I read about the problems with Hurricane Sandy and the aftermath from the 2011 Japanese quake and there was a common theme… fire. I was scratching my head… how does a fire occur when you have pouring down hurricane force wind & rain and tsunami flooded city streets…. natural gas lines.
Growing up in Coos Bay, this is something that you didn’t have to worry about. No one had natural gas and then I moved to Portland…. where everyone does. So the question remains, how do I shut off my gas line after 4 minutes of severe shaking… both the ground and my knees. After ensuring your family is safe, head straight to the natural gas line and shut it off.
I recently had a service call concerning our furnace and I immediately asked for a tutorial about how to shut off the gas
in the event of a large earthquake. He took me to the side of the house and showed me the switch (I advise everyone to ask an HVAC technician and or someone from your local gas company to show you how). There will be no white hat utility people to the rescue with a large earthquake and you will need to take matters into your own hands.
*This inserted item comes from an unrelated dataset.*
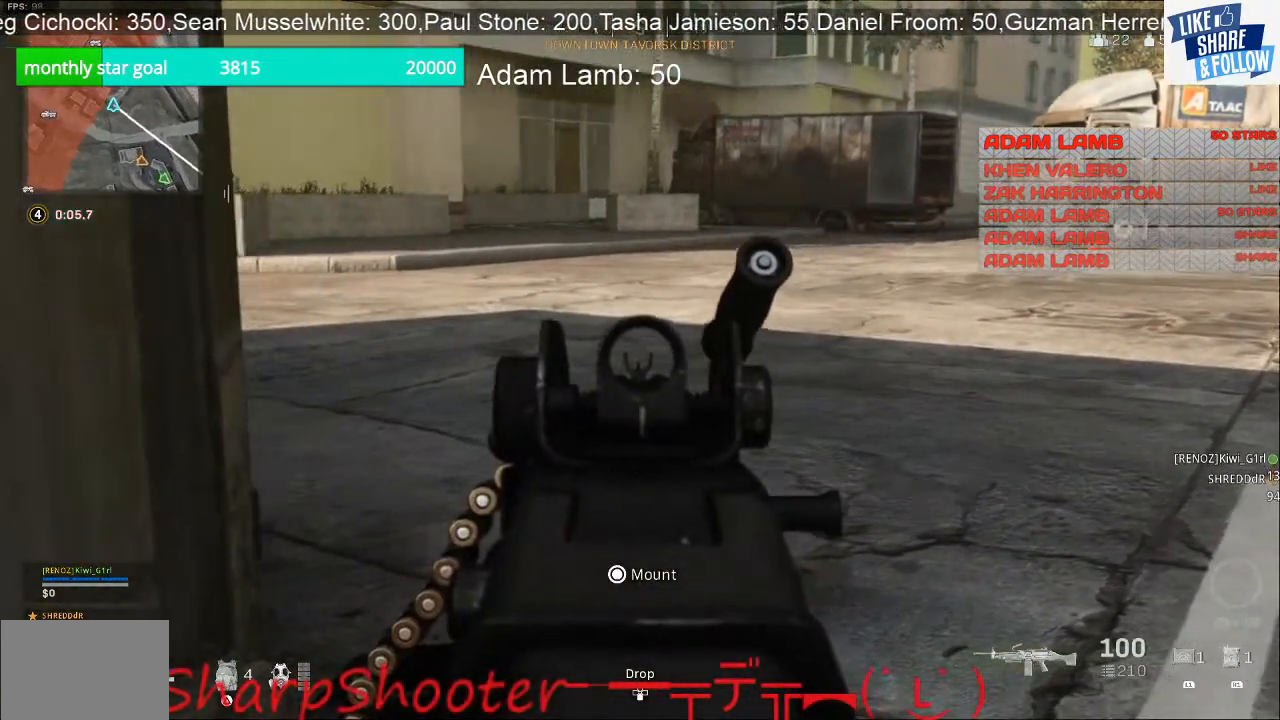
{"buttons": ["L2"], "left_stick": "up-left", "right_stick": "center", "events": [[133, "right_stick", "up"], [167, "left_stick", "up"], [300, "left_stick", "up-left"], [300, "right_stick", "center"]]}
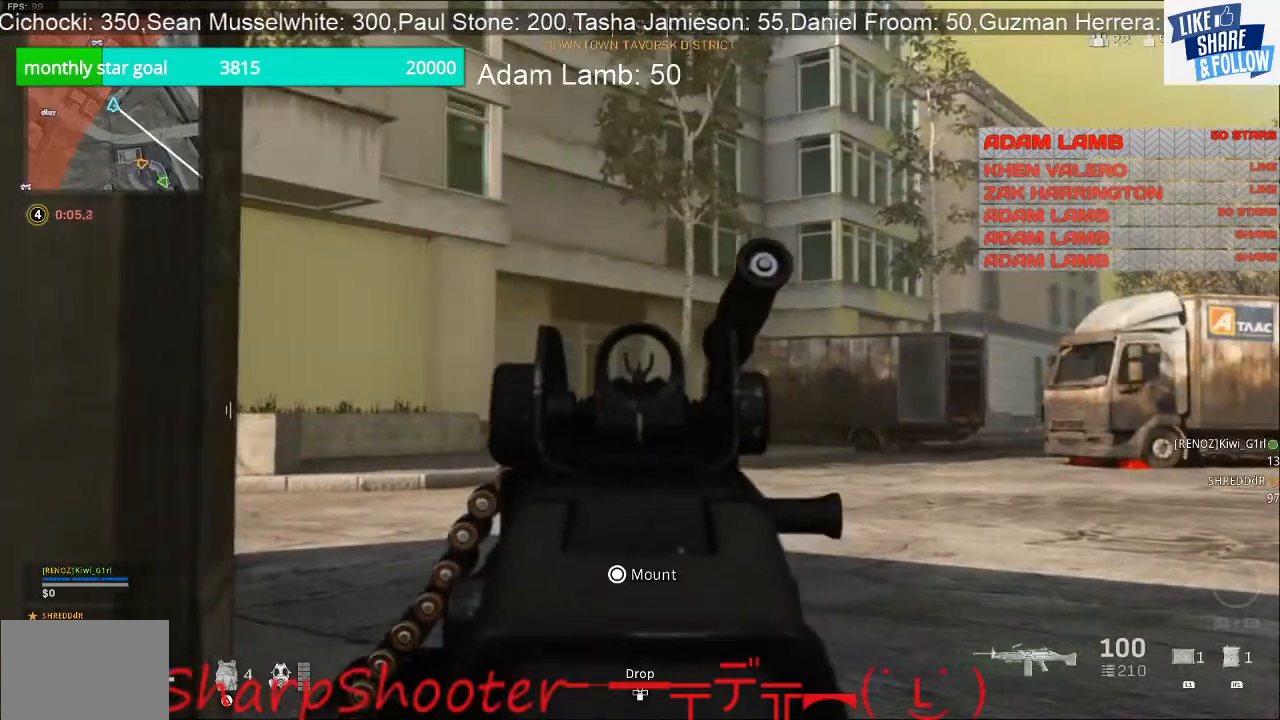
{"buttons": [], "left_stick": "left", "right_stick": "center", "events": [[167, "right_stick", "right"], [233, "right_stick", "down-right"], [367, "left_stick", "left"], [400, "L2", "up"], [467, "right_stick", "center"]]}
Get a vice grip and turn the switch… and ask your neighbors to do the same. Their gas line being shut off after an earthquake is just as important as your own home. You don’t want their house to burn, since it is your neighbor and you care, but because you also don’t want it to ignite your home.
During my last service call, the tech told me about the emergency shut off valve for gas lines. This will automatically shut off your gas line when the ground begins to shake — which sounds amazing because that will be one less thing on my “to do” list after a large earthquake.
I am not endorsed by this company but I am looking into getting this installed at my home. (Is it rude to ask my neighbor to do the same?)